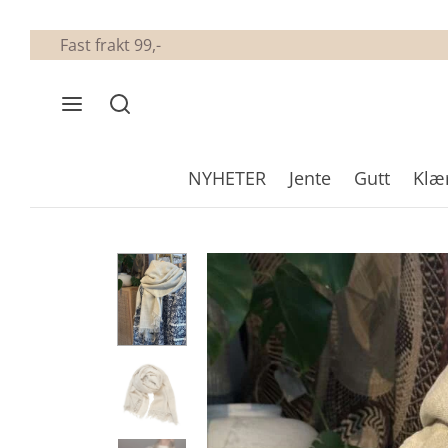
Fast frakt 99,-
NYHETER
Jente
Gutt
Klæ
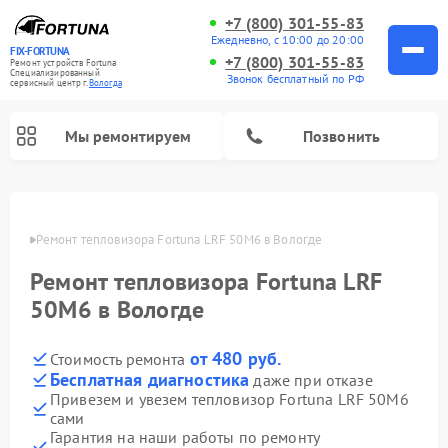
+7 (800) 301-55-83
Ежедневно, с 10:00 до 20:00
FIX-FORTUNA
+7 (800) 301-55-83
Ремонт устройств Fortuna
Специализированный
Звонок бесплатный по РФ
cервисный центр г.
Вологда
Мы ремонтируем
Позвонить
Ремонт оптических прицелов Fortuna
логде
Ремонт тепловизора Fortuna LRF 50M6 в Вологде
Ремонт тепловизора Fortuna LRF
50M6 в Вологде
от 480 руб.
Стоимость ремонта
Бесплатная диагностика
даже при отказе
Привезем и увезем тепловизор Fortuna LRF 50M6
сами
Гарантия на наши работы по ремонту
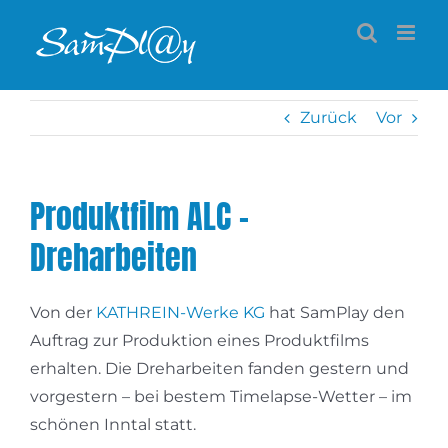
Zum
Inhalt
springen
Zurück
Vor
Produktfilm ALC –
Dreharbeiten
Von der
KATHREIN-Werke KG
hat SamPlay den
Auftrag zur Produktion eines Produktfilms
erhalten. Die Dreharbeiten fanden gestern und
vorgestern – bei bestem Timelapse-Wetter – im
schönen Inntal statt.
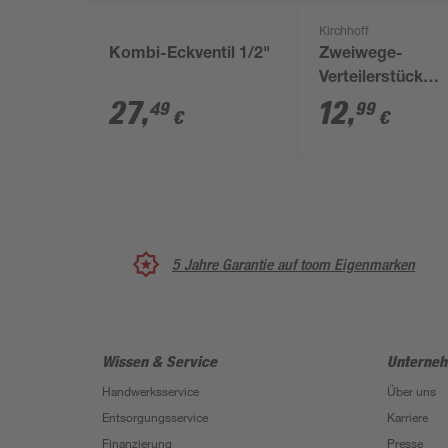
Kirchhoff
Kombi-Eckventil 1/2"
Zweiwege-
Verteilerstück
Messing 3/4"
27
,
12
,
49
99
€
€
5 Jahre Garantie auf toom Eigenmarken
Wissen & Service
Unterne
Handwerksservice
Über uns
Entsorgungsservice
Karriere
Finanzierung
Presse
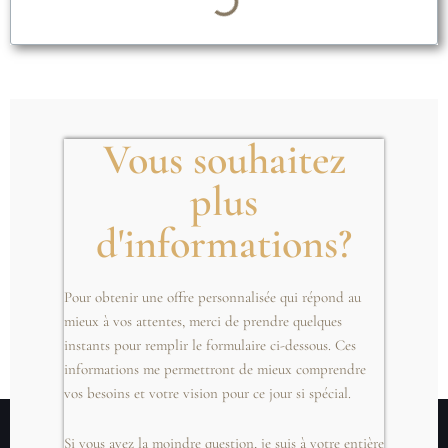
Vous souhaitez
plus
d'informations?
.
Pour obtenir une offre personnalisée qui répond au
mieux à vos attentes, merci de prendre quelques
instants pour remplir le formulaire ci-dessous. Ces
informations me permettront de mieux comprendre
vos besoins et votre vision pour ce jour si spécial.
Si vous avez la moindre question, je suis à votre entière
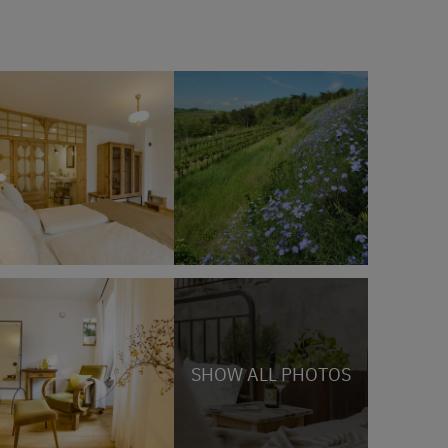
SHOW ALL PHOTOS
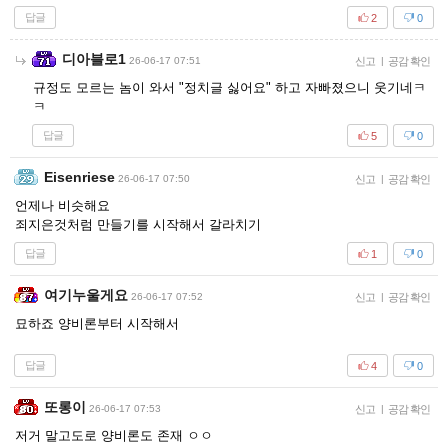
답글
2
0
디아블로1
26-06-17 07:51
신고
|
공감 확인
규정도 모르는 놈이 와서 "정치글 싫어요" 하고 자빠졌으니 웃기네ㅋ
ㅋ
답글
5
0
Eisenriese
26-06-17 07:50
신고
|
공감 확인
언제나 비슷해요
죄지은것처럼 만들기를 시작해서 갈라치기
답글
1
0
여기누울게요
26-06-17 07:52
신고
|
공감 확인
묘하죠 양비론부터 시작해서
답글
4
0
또롱이
26-06-17 07:53
신고
|
공감 확인
저거 말고도로 양비론도 존재 ㅇㅇ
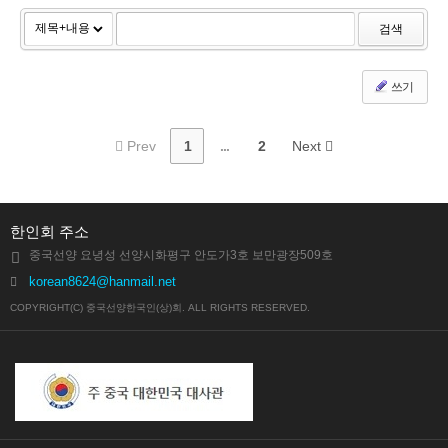
검색
쓰기
Prev
1
...
2
Next
한인회 주소
중국선양 요녕성 선양시화평구 안도가3호 보만광장509호
korean8624@hanmail.net
COPYRIGHT(C) 중국선양한국인(상)회. ALL RIGHTS RESERVED.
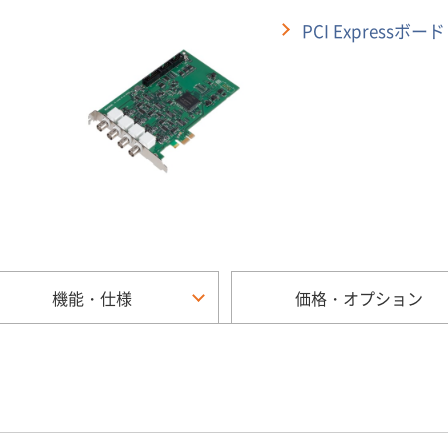
PCI Expressボ
機能・仕様
価格・オプション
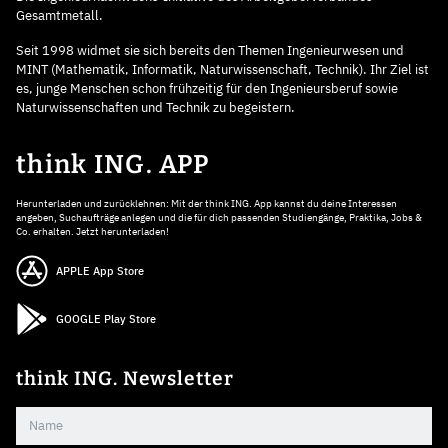
Gesamtmetall.
Seit 1998 widmet sie sich bereits den Themen Ingenieurwesen und
MINT (Mathematik, Informatik, Naturwissenschaft, Technik). Ihr Ziel ist
es, junge Menschen schon frühzeitig für den Ingenieursberuf sowie
Naturwissenschaften und Technik zu begeistern.
think ING. APP
Herunterladen und zurücklehnen: Mit der think ING. App kannst du deine Interessen
angeben, Suchaufträge anlegen und die für dich passenden Studiengänge, Praktika, Jobs &
Co. erhalten. Jetzt herunterladen!
APPLE App Store
GOOGLE Play Store
think ING. Newsletter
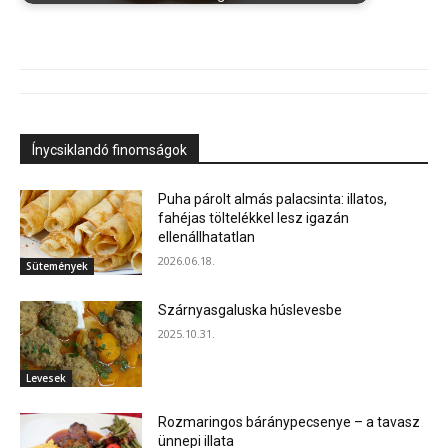
Ínycsiklandó finomságok
Puha párolt almás palacsinta: illatos,
fahéjas töltelékkel lesz igazán
ellenállhatatlan
2026.06.18.
Sütemények
Szárnyasgaluska húslevesbe
2025.10.31.
Levesek
Rozmaringos báránypecsenye – a tavasz
ünnepi illata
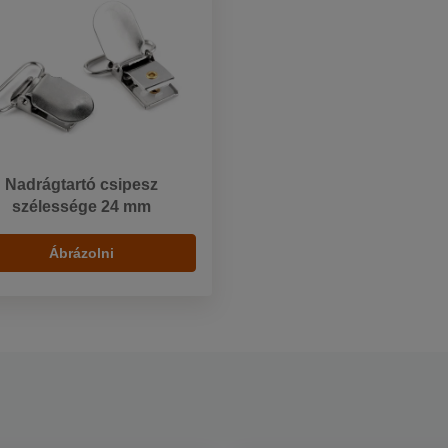
Nadrágtartó csipesz
szélessége 24 mm
Ábrázolni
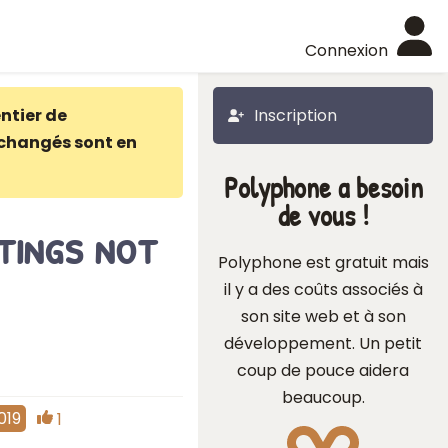
Connexion
ntier de
Inscription
changés sont en
Polyphone a besoin
de vous !
tings not
Polyphone est gratuit mais
il y a des coûts associés à
son site web et à son
développement. Un petit
coup de pouce aidera
beaucoup.
019
1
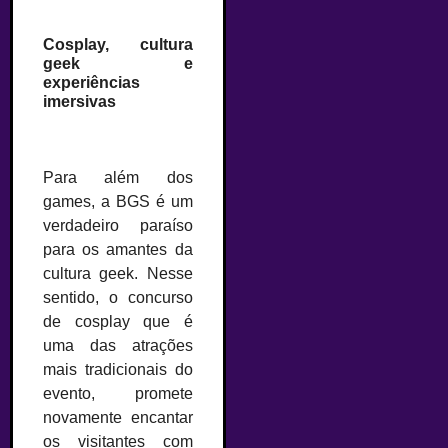
–
Cosplay, cultura
geek e
experiências
imersivas
–
Para além dos
games, a BGS é um
verdadeiro paraíso
para os amantes da
cultura geek. Nesse
sentido, o concurso
de cosplay que é
uma das atrações
mais tradicionais do
evento, promete
novamente encantar
os visitantes com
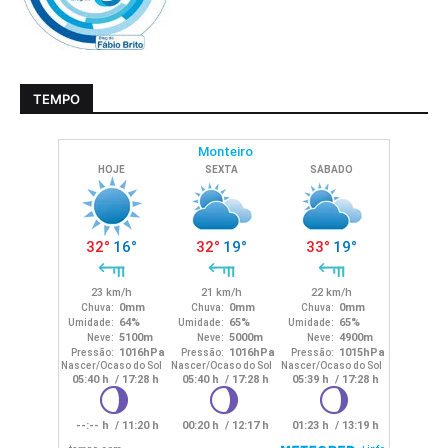
TEMPO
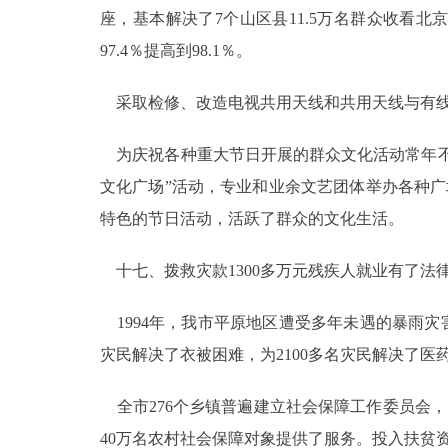
座，基本解决了7个山区县11.5万名群众收看北
97.4％提高到98.1％。
采取检修、改造电视共用天线和共用天线与有线
为庆祝各种重大节日开展的群众文化活动常年不断
文化广场”活动，专业和业余文艺团体举办各种广
特色的节日活动，活跃了群众的文化生活。
十七、拨救灾款1300多万元残疾人就业有了法
1994年，我市平原地区遭受多年未遇的暴雨灾害，
灾民解决了衣被困难，为2100多名灾民解决了医药
全市276个乡镇普遍建立社会保障工作委员会，1
40万名农村社会保障对象提供了服务。投入扶贫资金1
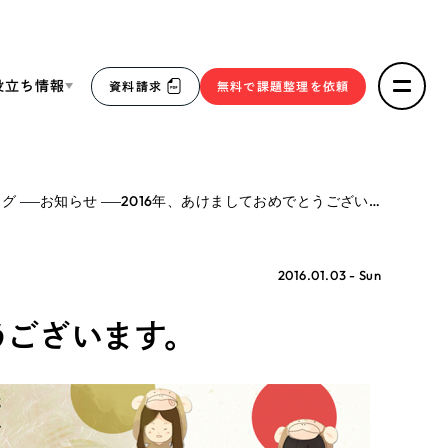
役立ち情報
資料請求
無料で課題整理を依頼
ce
ログ
お知らせ
2016年、あけましておめでとうございます。
リープ・リクルーティング
／
採用業務代行
求人票作成・面接など各種業務代行、採用の仕組み作り支
３点セット
援
2016.01.03 - Sun
リープ・キャリア
／
人材紹介サービス
sへの取り組み
うございます。
完全成功報酬型のスカウト型ハイクラス人材紹介（岐阜・愛
知）
報
2件）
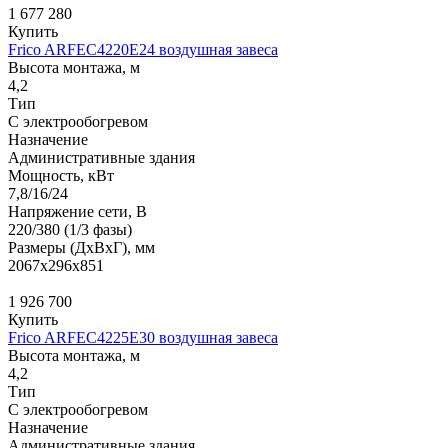
1 677 280
Купить
Frico ARFEC4220E24 воздушная завеса
Высота монтажа, м
4,2
Тип
С электрообогревом
Назначение
Административные здания
Мощность, кВт
7,8/16/24
Напряжение сети, В
220/380 (1/3 фазы)
Размеры (ДхВхГ), мм
2067x296x851
1 926 700
Купить
Frico ARFEC4225E30 воздушная завеса
Высота монтажа, м
4,2
Тип
С электрообогревом
Назначение
Административные здания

——————

TASK STATEMENT:
Which lines in the records above contain the string "votre"? Copy each of those lines in full, and treat uppercase and lowercase as different.

EXERCISE SOLUTION:
vos besoins et votre vision pour ce jour si spécial.
Si vous avez la moindre question, je suis à votre entière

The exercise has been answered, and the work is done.